---- Source information
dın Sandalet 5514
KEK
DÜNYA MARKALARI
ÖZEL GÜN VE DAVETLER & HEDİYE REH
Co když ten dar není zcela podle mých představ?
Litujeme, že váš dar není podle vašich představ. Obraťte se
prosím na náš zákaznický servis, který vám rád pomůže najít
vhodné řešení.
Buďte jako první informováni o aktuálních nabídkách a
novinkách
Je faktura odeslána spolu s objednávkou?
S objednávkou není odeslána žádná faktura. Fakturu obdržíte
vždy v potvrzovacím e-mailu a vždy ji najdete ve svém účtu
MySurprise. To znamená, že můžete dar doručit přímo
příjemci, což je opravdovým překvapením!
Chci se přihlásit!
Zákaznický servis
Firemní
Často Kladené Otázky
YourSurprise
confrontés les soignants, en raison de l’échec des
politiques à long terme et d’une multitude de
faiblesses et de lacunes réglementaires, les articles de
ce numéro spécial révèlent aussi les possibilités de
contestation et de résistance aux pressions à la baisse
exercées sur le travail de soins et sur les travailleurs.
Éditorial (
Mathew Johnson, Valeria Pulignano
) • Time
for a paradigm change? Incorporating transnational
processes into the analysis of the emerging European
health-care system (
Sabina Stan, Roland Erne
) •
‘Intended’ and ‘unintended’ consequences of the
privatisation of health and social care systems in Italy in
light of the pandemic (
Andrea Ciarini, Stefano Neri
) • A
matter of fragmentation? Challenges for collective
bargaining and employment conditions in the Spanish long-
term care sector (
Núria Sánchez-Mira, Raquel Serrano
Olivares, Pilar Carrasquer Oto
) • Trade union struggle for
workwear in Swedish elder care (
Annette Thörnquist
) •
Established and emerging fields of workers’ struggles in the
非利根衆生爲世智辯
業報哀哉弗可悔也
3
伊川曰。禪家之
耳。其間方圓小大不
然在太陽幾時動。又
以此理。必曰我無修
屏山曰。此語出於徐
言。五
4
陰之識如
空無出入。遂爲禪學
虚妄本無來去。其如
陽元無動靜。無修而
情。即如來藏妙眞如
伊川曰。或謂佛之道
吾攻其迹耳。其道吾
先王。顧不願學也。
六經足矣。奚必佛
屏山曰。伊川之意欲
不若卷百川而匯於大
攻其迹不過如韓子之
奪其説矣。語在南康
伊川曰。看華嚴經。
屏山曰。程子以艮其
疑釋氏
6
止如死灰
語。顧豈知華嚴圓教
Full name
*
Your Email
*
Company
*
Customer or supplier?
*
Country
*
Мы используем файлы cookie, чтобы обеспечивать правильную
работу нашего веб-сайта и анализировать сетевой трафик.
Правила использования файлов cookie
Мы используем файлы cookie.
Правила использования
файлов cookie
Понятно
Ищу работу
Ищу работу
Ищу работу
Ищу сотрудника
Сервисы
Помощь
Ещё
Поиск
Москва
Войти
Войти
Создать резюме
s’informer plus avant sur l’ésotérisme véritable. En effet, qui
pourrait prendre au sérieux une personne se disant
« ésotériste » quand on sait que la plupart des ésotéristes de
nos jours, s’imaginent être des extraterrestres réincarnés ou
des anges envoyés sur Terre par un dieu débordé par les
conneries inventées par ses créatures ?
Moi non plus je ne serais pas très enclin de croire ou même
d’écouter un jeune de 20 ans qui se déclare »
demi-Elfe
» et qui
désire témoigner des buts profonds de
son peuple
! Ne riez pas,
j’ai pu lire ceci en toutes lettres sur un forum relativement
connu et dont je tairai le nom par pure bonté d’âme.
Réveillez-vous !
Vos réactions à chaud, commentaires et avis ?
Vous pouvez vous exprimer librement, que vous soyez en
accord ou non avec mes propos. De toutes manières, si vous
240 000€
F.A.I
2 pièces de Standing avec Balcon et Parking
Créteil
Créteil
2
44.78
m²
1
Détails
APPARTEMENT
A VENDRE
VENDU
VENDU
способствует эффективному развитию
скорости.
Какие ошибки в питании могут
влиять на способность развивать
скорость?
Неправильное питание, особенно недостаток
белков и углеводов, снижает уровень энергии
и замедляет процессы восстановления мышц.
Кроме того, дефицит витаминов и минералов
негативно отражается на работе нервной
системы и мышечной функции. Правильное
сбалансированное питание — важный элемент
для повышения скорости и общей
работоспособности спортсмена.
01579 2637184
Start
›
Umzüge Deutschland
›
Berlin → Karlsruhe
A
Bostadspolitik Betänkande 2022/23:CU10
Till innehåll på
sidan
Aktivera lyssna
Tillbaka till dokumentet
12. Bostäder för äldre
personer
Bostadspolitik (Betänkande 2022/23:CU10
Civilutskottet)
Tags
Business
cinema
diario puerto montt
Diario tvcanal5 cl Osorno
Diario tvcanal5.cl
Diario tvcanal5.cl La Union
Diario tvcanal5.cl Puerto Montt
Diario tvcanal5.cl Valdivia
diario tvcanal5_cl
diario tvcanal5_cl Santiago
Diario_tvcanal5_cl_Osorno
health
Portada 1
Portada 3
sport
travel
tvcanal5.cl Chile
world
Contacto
--------
### Exercise description:
Copy the stretch of the records above that runs from the line with "Buďte jako první" through the line with "vždy v potvrzovacím". Both end lines belong in the copy, and nothing else does.

### Answer for the task:
Buďte jako první informováni o aktuálních nabídkách a
novinkách
Je faktura odeslána spolu s objednávkou?
S objednávkou není odeslána žádná faktura. Fakturu obdržíte
vždy v potvrzovacím e-mailu a vždy ji najdete ve svém účtu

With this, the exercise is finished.